CARLSON: What, he's the unluckiest man and he's Job?
SCARBOROUGH: Hey, Tucker?
CARLSON: You know what I mean? It's insane!
SCARBOROUGH: Was he the guy in Georgetown, Tucker?
CARLSON: No, actually. I got that -- my point is -- let me just say --
ABRAMS: Tucker, what did you do, by the way? What did you do when he did that? We got to know. CARLSON: I went back with someone I knew and grabbed the guy by the -- you know, and grabbed him, and -- and --
ABRAMS: And did what?
CARLSON: Hit him against the stall with his head, actually!
[laughter] CARLSON: And then the cops came and arrested him. But let me say that I'm the least anti-gay right-winger you'll ever meet --
CARLSON: -- but I do think doing this in men's rooms appears to be common. It's totally wrong, and they should knock it off. I mean that. I think it's -- I can't bring my son to the men's room at the park where he plays soccer because of all these creepy guys hanging around in there. I actually think it's a problem. I'm sorry.
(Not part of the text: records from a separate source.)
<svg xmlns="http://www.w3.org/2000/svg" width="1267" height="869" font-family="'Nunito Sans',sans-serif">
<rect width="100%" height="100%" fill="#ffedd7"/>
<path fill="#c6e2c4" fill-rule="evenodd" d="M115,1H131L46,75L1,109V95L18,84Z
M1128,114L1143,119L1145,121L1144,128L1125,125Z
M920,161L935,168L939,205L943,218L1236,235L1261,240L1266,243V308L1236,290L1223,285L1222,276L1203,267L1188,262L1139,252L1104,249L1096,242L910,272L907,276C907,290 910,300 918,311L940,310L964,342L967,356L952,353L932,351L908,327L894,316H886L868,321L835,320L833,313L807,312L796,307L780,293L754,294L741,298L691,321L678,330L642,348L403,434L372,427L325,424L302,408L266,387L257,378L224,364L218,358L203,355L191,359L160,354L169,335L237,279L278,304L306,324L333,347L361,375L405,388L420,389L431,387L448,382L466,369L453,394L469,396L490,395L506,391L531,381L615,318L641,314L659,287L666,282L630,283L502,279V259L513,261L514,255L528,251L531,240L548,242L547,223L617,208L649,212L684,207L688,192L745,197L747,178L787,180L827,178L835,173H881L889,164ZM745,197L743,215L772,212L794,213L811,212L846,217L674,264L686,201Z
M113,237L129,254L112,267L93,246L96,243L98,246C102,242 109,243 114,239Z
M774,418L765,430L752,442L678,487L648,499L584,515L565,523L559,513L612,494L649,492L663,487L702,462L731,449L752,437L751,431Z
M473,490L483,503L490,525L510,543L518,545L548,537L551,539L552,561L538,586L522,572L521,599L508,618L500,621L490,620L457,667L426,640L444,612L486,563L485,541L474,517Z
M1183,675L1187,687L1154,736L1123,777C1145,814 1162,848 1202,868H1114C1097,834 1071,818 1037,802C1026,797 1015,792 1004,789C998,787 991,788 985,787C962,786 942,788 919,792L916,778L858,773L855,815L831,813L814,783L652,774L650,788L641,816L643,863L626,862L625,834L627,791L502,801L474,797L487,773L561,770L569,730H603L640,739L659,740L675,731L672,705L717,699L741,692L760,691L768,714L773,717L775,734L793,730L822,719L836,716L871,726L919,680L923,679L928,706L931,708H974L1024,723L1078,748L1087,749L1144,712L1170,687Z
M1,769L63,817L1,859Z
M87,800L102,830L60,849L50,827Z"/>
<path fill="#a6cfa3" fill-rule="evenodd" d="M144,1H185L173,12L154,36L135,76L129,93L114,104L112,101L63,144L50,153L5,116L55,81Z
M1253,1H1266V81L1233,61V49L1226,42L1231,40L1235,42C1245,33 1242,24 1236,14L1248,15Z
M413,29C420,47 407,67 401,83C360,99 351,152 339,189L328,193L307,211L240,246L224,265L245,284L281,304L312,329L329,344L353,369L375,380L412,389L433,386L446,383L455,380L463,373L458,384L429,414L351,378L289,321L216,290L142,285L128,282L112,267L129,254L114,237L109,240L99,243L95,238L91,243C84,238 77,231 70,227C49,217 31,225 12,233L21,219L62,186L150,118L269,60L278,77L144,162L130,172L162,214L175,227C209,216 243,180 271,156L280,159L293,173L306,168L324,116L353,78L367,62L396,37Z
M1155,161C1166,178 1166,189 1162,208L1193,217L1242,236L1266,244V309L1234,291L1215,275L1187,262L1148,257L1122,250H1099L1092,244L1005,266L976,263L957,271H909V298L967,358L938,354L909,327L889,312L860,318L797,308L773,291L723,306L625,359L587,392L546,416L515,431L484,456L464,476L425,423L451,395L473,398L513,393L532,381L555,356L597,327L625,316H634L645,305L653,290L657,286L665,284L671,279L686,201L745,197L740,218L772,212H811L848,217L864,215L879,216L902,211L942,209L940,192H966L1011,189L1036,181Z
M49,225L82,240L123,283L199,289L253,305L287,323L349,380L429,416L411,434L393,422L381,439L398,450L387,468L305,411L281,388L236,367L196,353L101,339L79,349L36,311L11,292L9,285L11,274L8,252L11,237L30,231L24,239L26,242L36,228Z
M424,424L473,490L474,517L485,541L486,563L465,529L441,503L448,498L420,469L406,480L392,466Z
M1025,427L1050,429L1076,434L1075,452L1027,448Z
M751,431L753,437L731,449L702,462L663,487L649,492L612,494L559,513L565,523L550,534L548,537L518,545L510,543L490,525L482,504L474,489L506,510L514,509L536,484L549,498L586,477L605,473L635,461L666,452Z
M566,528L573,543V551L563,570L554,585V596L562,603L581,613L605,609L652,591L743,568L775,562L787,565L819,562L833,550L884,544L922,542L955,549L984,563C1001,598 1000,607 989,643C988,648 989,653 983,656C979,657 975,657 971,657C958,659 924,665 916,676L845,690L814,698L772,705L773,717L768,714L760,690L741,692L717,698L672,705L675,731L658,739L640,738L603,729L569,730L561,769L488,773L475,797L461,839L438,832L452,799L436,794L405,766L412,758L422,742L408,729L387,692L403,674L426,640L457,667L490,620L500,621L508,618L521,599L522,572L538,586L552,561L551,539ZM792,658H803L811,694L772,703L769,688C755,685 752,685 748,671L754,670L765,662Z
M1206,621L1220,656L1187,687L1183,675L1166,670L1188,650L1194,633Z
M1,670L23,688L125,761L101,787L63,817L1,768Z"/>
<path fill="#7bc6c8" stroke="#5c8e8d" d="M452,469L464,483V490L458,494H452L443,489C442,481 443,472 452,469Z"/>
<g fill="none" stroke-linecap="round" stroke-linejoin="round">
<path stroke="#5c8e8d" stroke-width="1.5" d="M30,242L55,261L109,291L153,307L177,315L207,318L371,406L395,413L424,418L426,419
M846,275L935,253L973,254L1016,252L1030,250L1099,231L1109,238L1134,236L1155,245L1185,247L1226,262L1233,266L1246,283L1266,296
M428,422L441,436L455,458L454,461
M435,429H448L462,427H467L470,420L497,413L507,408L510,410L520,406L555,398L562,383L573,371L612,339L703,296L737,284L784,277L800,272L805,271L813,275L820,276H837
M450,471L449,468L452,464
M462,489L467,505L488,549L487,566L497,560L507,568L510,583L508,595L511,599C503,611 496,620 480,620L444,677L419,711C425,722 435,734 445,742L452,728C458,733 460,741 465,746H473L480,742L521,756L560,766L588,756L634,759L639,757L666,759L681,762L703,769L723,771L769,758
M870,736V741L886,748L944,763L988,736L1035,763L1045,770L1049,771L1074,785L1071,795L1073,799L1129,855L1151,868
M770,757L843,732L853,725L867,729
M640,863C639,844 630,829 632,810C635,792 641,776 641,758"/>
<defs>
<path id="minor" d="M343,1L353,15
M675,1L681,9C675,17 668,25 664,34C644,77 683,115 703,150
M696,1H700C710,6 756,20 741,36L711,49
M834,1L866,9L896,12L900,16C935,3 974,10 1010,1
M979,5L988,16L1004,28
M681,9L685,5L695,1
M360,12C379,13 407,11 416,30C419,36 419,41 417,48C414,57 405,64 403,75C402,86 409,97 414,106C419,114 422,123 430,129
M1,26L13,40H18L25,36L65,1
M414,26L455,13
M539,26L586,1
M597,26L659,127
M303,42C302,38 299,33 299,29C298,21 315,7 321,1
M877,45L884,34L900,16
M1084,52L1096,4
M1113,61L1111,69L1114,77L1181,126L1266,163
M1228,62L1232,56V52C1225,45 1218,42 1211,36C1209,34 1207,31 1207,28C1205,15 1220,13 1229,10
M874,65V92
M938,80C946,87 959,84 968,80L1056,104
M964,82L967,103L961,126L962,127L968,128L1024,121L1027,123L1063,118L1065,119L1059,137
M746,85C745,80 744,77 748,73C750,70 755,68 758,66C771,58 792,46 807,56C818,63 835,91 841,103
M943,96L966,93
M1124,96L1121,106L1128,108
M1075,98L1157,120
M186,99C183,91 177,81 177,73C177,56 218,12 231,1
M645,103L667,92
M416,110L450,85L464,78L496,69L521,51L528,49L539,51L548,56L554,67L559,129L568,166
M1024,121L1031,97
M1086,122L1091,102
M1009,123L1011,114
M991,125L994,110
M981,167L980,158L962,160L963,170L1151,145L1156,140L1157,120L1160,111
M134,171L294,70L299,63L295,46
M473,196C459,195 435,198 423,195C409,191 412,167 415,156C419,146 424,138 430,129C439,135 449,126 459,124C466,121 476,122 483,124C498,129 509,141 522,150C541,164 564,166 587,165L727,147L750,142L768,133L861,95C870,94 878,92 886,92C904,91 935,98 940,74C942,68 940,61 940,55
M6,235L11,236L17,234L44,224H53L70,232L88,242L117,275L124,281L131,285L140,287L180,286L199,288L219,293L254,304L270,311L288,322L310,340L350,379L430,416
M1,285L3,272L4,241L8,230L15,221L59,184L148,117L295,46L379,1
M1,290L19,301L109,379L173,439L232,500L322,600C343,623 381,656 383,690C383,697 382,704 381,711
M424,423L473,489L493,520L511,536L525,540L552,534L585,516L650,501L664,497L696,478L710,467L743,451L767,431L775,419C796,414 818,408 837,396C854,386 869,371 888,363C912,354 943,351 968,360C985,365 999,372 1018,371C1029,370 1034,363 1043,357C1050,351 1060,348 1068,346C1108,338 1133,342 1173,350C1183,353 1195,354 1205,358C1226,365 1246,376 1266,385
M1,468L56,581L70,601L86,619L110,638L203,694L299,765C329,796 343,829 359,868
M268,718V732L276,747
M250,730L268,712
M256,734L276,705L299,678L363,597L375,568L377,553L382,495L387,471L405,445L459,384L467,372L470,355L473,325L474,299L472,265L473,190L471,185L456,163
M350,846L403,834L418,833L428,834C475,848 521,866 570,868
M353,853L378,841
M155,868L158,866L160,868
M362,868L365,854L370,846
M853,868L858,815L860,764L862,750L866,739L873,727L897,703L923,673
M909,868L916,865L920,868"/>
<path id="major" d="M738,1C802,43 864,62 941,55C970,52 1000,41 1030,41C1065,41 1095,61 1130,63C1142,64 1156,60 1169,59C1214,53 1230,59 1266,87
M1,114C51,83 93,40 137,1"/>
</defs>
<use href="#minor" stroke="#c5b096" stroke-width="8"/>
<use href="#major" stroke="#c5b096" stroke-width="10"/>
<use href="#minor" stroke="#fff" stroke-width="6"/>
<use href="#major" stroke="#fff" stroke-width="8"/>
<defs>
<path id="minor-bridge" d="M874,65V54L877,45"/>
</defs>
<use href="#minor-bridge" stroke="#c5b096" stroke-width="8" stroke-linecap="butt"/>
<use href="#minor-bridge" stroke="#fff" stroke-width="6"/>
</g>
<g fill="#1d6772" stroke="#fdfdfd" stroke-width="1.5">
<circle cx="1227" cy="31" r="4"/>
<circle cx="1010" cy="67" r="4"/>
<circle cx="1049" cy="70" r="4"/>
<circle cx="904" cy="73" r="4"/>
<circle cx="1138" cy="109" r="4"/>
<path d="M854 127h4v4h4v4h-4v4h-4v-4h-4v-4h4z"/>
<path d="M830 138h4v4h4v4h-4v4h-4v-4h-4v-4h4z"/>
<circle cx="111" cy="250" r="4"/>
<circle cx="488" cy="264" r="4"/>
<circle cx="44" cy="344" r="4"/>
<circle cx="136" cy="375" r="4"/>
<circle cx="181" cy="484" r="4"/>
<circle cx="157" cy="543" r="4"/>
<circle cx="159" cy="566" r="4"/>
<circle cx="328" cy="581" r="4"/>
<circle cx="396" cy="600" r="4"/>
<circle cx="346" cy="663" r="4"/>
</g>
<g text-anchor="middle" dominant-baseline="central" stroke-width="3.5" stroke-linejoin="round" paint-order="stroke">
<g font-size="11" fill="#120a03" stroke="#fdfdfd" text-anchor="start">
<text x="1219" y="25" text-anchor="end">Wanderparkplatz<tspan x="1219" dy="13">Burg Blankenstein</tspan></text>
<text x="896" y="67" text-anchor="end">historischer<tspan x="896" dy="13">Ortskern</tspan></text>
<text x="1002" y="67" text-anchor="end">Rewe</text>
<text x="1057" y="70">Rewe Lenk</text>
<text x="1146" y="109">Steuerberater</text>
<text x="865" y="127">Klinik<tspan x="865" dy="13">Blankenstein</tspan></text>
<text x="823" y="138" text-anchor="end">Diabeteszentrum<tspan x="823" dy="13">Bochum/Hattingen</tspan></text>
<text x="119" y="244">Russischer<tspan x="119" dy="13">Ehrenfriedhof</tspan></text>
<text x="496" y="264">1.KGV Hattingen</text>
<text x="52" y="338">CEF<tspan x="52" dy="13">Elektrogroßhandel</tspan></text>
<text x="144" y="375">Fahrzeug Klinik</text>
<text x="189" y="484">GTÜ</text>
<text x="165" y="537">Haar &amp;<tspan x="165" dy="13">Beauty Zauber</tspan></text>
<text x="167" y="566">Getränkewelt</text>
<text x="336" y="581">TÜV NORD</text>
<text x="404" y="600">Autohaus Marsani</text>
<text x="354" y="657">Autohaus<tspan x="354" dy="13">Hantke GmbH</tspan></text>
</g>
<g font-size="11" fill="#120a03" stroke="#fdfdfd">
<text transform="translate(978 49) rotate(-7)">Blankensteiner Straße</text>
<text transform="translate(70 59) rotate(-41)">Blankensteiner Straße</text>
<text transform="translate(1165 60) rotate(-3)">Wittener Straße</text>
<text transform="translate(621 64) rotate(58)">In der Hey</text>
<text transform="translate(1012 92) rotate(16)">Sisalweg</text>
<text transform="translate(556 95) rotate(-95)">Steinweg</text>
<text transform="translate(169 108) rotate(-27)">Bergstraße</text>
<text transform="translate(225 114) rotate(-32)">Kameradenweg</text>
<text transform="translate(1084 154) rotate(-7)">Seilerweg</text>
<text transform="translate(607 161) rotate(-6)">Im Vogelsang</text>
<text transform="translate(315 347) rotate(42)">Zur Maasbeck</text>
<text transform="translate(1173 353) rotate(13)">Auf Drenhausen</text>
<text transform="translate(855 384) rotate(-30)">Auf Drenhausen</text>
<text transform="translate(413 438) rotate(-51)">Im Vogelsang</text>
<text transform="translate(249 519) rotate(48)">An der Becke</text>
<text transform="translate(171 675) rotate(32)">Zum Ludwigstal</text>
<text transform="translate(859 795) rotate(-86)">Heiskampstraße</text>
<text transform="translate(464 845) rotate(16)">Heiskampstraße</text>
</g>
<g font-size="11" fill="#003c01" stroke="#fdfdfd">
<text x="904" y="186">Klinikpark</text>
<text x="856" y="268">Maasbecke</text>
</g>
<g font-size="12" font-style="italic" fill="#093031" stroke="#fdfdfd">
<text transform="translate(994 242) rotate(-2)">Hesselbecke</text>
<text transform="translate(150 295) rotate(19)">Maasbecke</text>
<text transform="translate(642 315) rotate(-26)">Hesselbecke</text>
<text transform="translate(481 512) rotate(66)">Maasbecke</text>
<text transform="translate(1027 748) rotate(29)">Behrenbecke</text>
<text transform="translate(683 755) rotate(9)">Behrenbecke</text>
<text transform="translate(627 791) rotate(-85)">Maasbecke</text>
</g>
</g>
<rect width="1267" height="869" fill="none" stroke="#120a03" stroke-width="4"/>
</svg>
Tucker left the restroom, came back with reinforcements (why do these guys always needs reinforcements?) and bashed the bashed the guy's head against the stall. If he'd just walked away, that would have been the end of it. But he went back. With a friend.
In that sense, he reminds me of the guy who attacked Dwan Prince for making a flirtatious remark. He went back with two friends, to attack Dwan Prince. He also reminds me of the guy who attacked Roberto Duncanson for allegedly looking at him in a flirtatious manner. After Duncanson kept moving, the guy stalked him and jumped Duncanson as he was leaving his cousin's home. Bella Evangelista's murder returned and shot her. Michael Wrenn's attacker came after him and his companion even though they kept moving after declining a request to comment on the size of his genitals.
And then there's Tucker Carlson. Someone comes on to Tucker Carlson in the men's room. Tucker walks away, apparently unscathed, and then returns with a buddy to "teach the fag a lesson," much the same way Dwan Prince's basher administered a beating because Prince was "talking that faggot shit again."
I don't know whether Tucker was afraid to take the guy on one on one, whether he had something to prove to the friend he brought back into the bathroom with him, or whether he just had some to prove to himself. But as far as I concerned, Tucker fits the profile of a gay basher. "Gay panic" and all.
Let me be clear about an incident I referred to on MSNBC last night: In the mid-1980s, while I was a high school student, a man physically grabbed me in a men's room in Washington, DC. I yelled, pulled away from him and ran out of the room. Twenty-five minutes later, a friend of mine and I returned to the men's room. The man was still there, presumably waiting to do to someone else what he had done to me. My friend and I seized the man and held him until a security guard arrived.
Several bloggers have characterized this is a sort of gay bashing. That's absurd, and an insult to anybody who has fought back against an unsolicited sexual attack. I wasn't angry with the man because he was gay. I was angry because he assaulted me.
In classic Craig-like fashion, Carlson's response raises more questions than it answers.
First, it's markedly different from what he said on MSNBC. How did it go from "hit[ting] him against the stall with his head" to holding him until the police arrived?
So, what was last night? Macho posturing for "the boys"? Why embellish the story with violence that he now says didn't happen? And as for fighting back, Carlson "yelled and pulled away from him" and was already gone. Long gone. For 25 minutes. Why then would he return? Did he know the guy would still be there? How did he know the guy would still be there?
And was it unsolicited sexual attack or an unwanted advance, of the kind that most women have experienced at some point or another? Would Carlson have reacted the same way to a woman making the same kind of sexual advance to him?
And while I'm asking questions, what park does Carlson take his kid to that has a thriving "tearoom"? I've got a five year old myself, and I'm pretty familiar with area parks. But he doesn't go into public restrooms unless one of us goes with him, and I've yet to go into one where there's any cruising action going on? And if I did, I probably wouldn't take my kid back to that park.
Like I said, Tucker just raises more questions than he answers.